Some celebrities and activists are warning that posting Blackout Tuesday images with #BLM and #BlackLivesMatter could have the unintended consequence of obscuring other posts with important resources about protests and organization donations and are asking others not to use these hashtags in such posts.
"We keep eachother tappin in via social media. getting off it for a day... anything could go down wit no ability to warn eachother/help eachother.. i don’t know man," the singer, Kehlani, tweeted about the movement.
She added, "I don't like this" in a response to a tweet that stated that "once you click on the blm hashtag you’re directed to an overflow of black images, instead of other more useful content people could look at for information."
"When you check the #BlackLivesMatter hashtag, it's no longer videos, helpful information, resources, documentation of the injustice, it's rows of black screens," Kehlani later explained on her Instagram story.
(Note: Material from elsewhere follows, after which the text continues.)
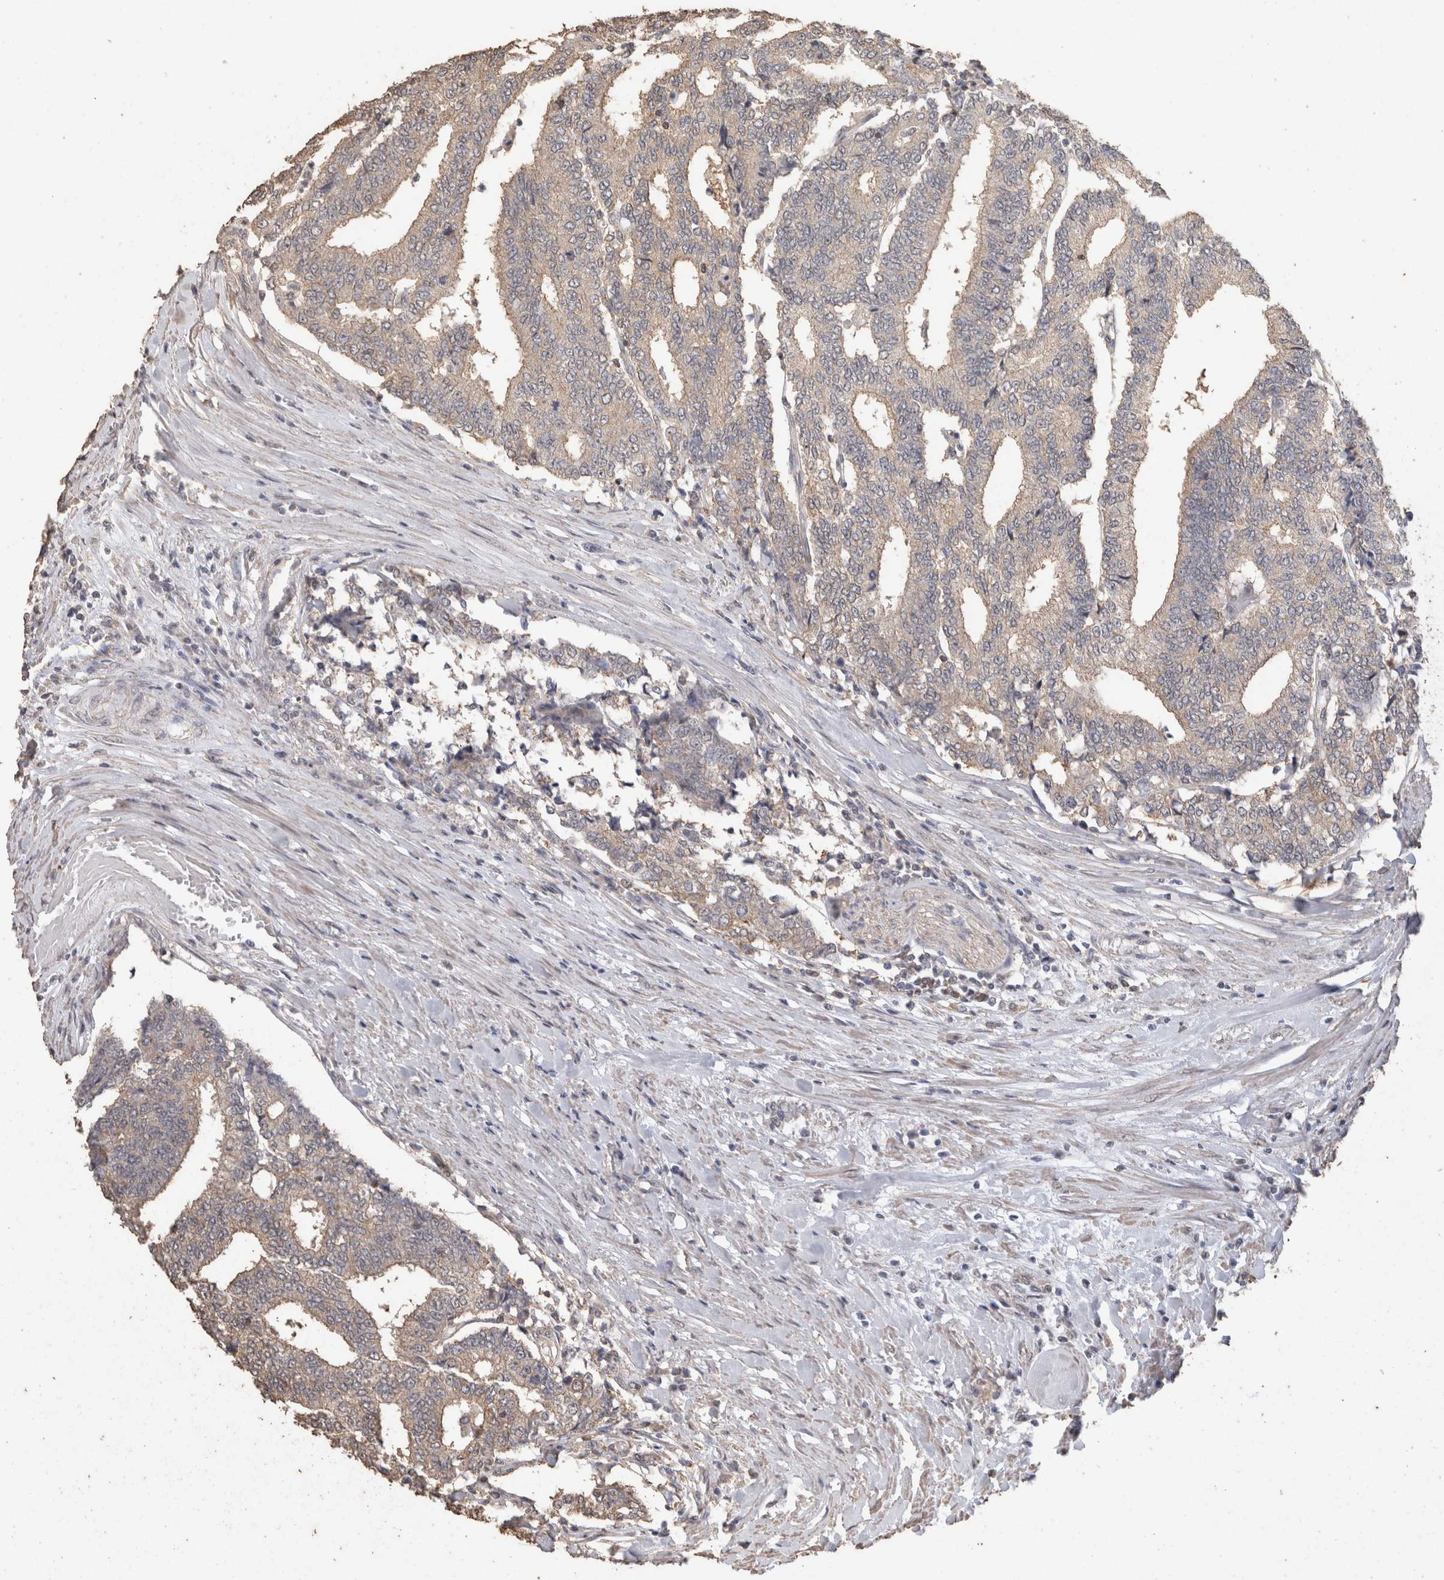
{"staining": {"intensity": "weak", "quantity": "<25%", "location": "cytoplasmic/membranous"}, "tissue": "prostate cancer", "cell_type": "Tumor cells", "image_type": "cancer", "snomed": [{"axis": "morphology", "description": "Normal tissue, NOS"}, {"axis": "morphology", "description": "Adenocarcinoma, High grade"}, {"axis": "topography", "description": "Prostate"}, {"axis": "topography", "description": "Seminal veicle"}], "caption": "DAB immunohistochemical staining of human prostate cancer reveals no significant positivity in tumor cells. (Brightfield microscopy of DAB (3,3'-diaminobenzidine) IHC at high magnification).", "gene": "CX3CL1", "patient": {"sex": "male", "age": 55}}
Rapper Chuck Inglish also responded to the tweet, writing, "Now weve blacked out all the possible news we need to see on our timeline."
Blackout Tuesday was created by Jamila Thomas, senior director of marketing at Atlantic Records and Brianna Agyemang, the senior artist campaign manager at Platoon, "in observance of the long-standing racism and inequality that exists from the boardroom to the boulevard."
While the initiative, which Thomas and Agyemang referred to as #Theshowmustbepaused, initially called on those in the music industry "to take a beat for an honest, reflective and productive conversation" about racial inequality and the ways in which it has "profited predominantly from Black art," it has since extended beyond the music industry as social media users from various backgrounds express their solidarity with the movement by posting black squares on Instagram.
Some, like Lil Nas X, have expressed concerns that the initiative will silence people.
"I don't think the movement has ever been this powerful," wrote the "Old Town Road" singer. "We don't need to slow it down by posting nothing. we need to spread info and be as loud as ever."
"While i do appreciate the idea.... don’t y’all think getting getting off our form of communicating with eachother, sharing info, seeing news... for a whole day... in the middle of a war on us.. is kinda dangerous?" Kehlani wrote in another tweet. "By all means don’t spend. but we need eachother on HERE."
Yet others have interpreted Blackout Tuesday differently, instead opting to commit to posting solely about the BLM movement and ongoing protests of police brutality, inspired by the death of George Floyd.
"The goal of #blackoutuesday isn’t for us to ignore the protest or not share online," tweeted TikTok star Jaden Hossler. "It is to take the focus off OURSELVES and put it on the courageousness, strength and hope that lies in the black community. Again, take this time to learn and spread awareness!"
For those who plan to post for Blackout Tuesday, activists ask that they refrain from using #BLM and #BlackLivesMatter with your images.
"We know that's it no intent to harm but to be frank, this essentially does harm the message," Black Lives Matter activist Kenidra Woods tweeted. "We use hashtag to keep ppl updated. PLS stop using the hashtag for black images!!"
“Stop posting black squares under the #BlackLivesMatter hashtag on Instagram,” added sociologist Anthony James Williams. “It is intentionally and unintentionally hiding critical information we are using on the ground and online ... Tell me how this helps Black folk. It doesn’t, and it in fact makes things a lot worse. Tell your friends and fam to stop.”
A number of music labels have expressed support for Blackout Tuesday, including Warner Music Group, which promised to "collectively reflect" on what it could do as a company to institute change and said it would donate money to Black Lives Matter. Interscope Geffen A&M Records also announced that it would cancel all its planned releases for this week, and Spotify said it would match donations made by employees to racial justice organizations. Spotify also added an 8 minute and 46-second moment of silence to select playlists and podcasts on the platform, which is the same amount of time former Minneapolis police officer Derek Chauvin pinned Floyd down by the neck with his knee.